Abstract

This paper aims to study the volatility spillover effects as well as the dynamic conditional correlation between stock market returns in China and the U.S. Firstly, the analysis uses a vector autoregression with a bivariate BEKK-GARCH model to capture the asymmetric volatility transmissions between the two markets during the sample of 1996-2019. Then a VAR-DCC-GARCH model is employed to estimate the dynamic conditional correlation between these two market returns. Finally, linear regression and Granger Causality test are conducted to further explore the effect of the U.S policy rates on such correlation. In order to account for the U.S monetary stances during the unconventional period, a combination of Fed fund rates and Shadow rates developed by Wu and Xia (2016) is used as policy rates.

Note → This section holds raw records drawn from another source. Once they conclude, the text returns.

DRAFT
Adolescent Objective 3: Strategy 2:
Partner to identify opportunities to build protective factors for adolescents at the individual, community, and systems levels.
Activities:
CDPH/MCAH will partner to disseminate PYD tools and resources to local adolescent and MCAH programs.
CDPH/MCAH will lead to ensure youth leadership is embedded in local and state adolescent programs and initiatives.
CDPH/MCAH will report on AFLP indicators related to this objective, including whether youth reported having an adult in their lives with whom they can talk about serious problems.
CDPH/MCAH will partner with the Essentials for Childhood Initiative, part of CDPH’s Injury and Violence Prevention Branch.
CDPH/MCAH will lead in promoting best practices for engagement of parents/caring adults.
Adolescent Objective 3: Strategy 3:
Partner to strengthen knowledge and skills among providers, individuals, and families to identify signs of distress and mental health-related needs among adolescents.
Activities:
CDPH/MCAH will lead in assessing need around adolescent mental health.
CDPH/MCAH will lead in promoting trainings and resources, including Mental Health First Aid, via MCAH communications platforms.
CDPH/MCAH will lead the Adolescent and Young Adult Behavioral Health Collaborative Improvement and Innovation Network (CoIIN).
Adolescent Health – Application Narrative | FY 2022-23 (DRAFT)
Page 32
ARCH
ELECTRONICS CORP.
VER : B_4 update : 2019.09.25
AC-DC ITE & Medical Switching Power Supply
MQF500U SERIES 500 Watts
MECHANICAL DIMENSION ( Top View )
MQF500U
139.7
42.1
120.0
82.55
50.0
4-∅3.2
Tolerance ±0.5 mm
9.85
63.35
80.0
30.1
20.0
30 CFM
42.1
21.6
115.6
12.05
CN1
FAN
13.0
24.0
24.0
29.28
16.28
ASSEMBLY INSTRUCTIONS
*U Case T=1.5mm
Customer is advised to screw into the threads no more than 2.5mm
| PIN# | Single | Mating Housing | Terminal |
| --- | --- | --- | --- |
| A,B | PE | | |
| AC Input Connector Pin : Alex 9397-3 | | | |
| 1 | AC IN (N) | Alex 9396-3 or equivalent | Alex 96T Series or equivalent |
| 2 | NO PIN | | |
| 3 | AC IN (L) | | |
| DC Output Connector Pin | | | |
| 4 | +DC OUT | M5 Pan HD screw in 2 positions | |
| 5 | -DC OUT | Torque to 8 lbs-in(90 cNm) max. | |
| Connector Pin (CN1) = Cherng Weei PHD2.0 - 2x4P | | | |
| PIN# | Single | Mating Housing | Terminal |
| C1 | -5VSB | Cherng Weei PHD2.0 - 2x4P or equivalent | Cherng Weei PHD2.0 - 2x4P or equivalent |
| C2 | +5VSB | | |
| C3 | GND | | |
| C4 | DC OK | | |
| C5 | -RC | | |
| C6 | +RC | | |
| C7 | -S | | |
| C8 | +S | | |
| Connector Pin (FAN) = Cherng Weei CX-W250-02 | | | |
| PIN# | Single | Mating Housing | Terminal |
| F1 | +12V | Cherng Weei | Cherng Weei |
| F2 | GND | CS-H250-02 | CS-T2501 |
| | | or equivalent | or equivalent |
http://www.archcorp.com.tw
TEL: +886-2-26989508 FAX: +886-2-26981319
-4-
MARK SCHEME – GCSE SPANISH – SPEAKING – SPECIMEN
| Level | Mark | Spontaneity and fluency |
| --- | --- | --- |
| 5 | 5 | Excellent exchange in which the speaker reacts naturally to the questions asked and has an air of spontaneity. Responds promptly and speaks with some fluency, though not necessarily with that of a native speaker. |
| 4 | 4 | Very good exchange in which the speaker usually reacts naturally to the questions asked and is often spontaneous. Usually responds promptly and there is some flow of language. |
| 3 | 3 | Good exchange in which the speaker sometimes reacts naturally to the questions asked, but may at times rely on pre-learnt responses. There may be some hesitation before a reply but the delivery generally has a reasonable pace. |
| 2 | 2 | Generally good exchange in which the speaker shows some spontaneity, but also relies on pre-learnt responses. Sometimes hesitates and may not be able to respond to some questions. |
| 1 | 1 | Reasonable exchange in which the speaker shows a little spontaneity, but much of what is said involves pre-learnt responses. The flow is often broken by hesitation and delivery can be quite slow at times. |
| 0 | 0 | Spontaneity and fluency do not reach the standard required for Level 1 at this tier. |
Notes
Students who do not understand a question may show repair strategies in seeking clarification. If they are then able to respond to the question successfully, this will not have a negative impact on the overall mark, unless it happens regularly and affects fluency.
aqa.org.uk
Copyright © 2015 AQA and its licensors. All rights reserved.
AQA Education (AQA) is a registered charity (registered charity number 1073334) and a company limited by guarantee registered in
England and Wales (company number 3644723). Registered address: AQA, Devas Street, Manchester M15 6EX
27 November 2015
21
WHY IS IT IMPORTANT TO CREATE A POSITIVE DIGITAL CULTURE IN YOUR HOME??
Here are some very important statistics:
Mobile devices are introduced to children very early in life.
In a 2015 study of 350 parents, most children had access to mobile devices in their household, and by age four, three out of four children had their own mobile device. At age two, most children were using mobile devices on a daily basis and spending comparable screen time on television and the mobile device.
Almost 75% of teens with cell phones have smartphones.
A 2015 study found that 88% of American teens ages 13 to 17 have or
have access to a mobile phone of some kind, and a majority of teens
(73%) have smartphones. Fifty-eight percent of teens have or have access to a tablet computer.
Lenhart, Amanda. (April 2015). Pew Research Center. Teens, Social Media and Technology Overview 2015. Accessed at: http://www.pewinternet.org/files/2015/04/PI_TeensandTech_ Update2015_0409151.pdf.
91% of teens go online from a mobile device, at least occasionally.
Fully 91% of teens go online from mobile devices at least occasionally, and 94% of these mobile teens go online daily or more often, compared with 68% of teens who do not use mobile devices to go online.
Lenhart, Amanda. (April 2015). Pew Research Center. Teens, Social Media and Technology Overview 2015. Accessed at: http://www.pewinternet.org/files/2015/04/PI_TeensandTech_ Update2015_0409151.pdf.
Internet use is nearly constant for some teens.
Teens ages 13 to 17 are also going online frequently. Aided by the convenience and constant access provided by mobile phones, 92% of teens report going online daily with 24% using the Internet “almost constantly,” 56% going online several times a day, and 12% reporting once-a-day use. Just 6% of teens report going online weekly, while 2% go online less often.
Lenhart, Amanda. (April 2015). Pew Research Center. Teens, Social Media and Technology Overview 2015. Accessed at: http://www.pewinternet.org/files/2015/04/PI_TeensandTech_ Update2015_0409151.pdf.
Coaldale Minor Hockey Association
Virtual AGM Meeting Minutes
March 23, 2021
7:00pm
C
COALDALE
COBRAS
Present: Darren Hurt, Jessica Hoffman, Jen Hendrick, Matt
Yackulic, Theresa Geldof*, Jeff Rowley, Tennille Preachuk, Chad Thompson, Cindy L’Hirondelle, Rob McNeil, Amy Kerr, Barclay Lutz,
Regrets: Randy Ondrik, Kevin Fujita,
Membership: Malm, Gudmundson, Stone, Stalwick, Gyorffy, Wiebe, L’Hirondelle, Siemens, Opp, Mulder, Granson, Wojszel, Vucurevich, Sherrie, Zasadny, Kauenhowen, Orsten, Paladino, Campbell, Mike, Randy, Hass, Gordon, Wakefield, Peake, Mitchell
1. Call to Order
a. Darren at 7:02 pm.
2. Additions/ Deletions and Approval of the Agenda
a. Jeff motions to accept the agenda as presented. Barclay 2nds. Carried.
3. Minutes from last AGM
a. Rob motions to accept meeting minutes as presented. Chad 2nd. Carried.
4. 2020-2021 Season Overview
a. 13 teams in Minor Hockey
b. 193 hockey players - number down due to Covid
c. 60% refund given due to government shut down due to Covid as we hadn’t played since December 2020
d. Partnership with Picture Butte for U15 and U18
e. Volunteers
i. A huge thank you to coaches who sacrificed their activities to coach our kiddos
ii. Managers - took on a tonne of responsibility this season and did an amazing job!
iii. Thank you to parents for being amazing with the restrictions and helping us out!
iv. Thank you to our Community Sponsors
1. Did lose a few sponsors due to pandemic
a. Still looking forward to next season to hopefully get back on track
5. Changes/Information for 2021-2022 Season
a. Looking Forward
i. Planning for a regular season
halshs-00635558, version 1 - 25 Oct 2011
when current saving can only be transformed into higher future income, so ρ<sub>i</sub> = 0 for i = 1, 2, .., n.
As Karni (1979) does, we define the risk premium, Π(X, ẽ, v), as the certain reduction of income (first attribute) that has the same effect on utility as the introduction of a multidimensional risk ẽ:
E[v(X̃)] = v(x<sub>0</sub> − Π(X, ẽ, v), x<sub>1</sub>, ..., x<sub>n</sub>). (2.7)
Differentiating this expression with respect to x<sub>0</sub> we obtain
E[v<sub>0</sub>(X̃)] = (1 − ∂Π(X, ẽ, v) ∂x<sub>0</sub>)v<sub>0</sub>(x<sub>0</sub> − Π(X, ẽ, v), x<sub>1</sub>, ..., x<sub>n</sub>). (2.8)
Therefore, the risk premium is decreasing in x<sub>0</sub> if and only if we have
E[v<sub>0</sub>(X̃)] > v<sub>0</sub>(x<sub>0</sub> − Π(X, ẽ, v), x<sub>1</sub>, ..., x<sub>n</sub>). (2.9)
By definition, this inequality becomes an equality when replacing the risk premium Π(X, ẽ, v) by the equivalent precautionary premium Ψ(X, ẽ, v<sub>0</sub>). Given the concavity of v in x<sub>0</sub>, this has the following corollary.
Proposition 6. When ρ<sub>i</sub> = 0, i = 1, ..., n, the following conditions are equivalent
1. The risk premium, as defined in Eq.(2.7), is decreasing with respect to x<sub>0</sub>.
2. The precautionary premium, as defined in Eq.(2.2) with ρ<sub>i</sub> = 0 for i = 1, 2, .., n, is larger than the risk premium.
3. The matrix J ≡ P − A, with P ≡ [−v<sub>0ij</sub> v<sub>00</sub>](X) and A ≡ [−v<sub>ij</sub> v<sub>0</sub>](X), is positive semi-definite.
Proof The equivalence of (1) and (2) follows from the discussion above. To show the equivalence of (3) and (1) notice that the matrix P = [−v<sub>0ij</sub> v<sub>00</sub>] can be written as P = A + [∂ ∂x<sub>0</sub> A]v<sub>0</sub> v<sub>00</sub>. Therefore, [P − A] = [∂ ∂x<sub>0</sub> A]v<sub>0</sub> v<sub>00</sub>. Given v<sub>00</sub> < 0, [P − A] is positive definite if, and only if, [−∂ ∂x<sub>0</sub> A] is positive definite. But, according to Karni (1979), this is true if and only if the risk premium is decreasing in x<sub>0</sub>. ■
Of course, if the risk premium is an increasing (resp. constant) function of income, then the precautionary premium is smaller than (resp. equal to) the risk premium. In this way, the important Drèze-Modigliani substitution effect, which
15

The main empirical results suggest (1) evidence of unidirectional volatility spillover from the U.S. to China market; but no spillover from China to U.S; (2) the dynamics of the conditional correlations from the VAR-DCC-GARCH model exhibit increases in correlation between the stock returns of China and U.S after 2008 financial crisis and recent trade war; (3) a linear regression shows that there is negative relationship between U.S policy rates and the dynamic conditional correlation, with the correlation coefficient r=-0.62. Granger Causality test suggests that the U.S policy rates do cause the change of the conditional correlation but not the other way around.